ASSIGNMENT.
A picture-free, exact reproduction of the listing that follows is required.

-- Opening Marker --

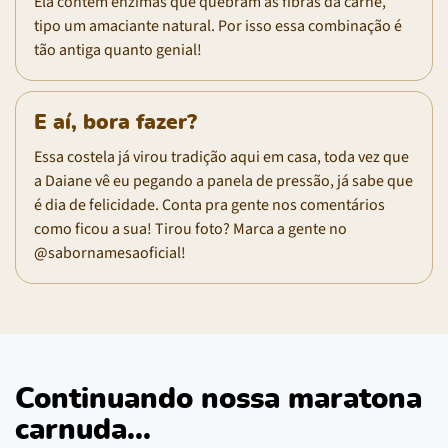
Ela contém enzimas que quebram as fibras da carne,
tipo um amaciante natural. Por isso essa combinação é
tão antiga quanto genial!
E aí, bora fazer?
Essa costela já virou tradição aqui em casa, toda vez que
a Daiane vê eu pegando a panela de pressão, já sabe que
é dia de felicidade. Conta pra gente nos comentários
como ficou a sua! Tirou foto? Marca a gente no
@sabornamesaoficial!
Continuando nossa maratona
carnuda...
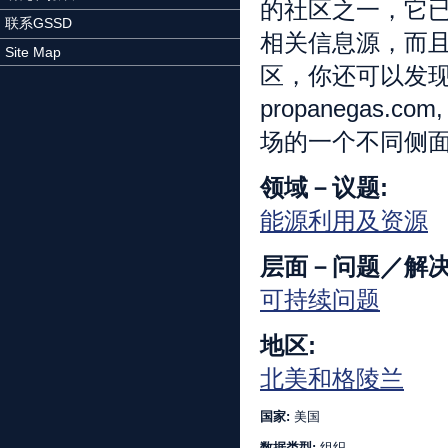
的社区之一，它
联系GSSD
相关信息源，而
Site Map
区，你还可以发现natur
propanegas.c
场的一个不同侧
领域－议题:
能源利用及资源
层面－问题／解决
可持续问题
地区:
北美和格陵兰
国家:
美国
数据类型:
组织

-- Closing Marker --

TASK OUTPUT.
Ela contém enzimas que quebram as fibras da carne,
tipo um amaciante natural. Por isso essa combinação é
tão antiga quanto genial!
E aí, bora fazer?
Essa costela já virou tradição aqui em casa, toda vez que
a Daiane vê eu pegando a panela de pressão, já sabe que
é dia de felicidade. Conta pra gente nos comentários
como ficou a sua! Tirou foto? Marca a gente no
@sabornamesaoficial!
Continuando nossa maratona
carnuda...
的社区之一，它
联系GSSD
相关信息源，而
Site Map
区，你还可以发现natur
propanegas.c
场的一个不同侧
领域－议题:
能源利用及资源
层面－问题／解决
可持续问题
地区:
北美和格陵兰
国家:
美国
数据类型:
组织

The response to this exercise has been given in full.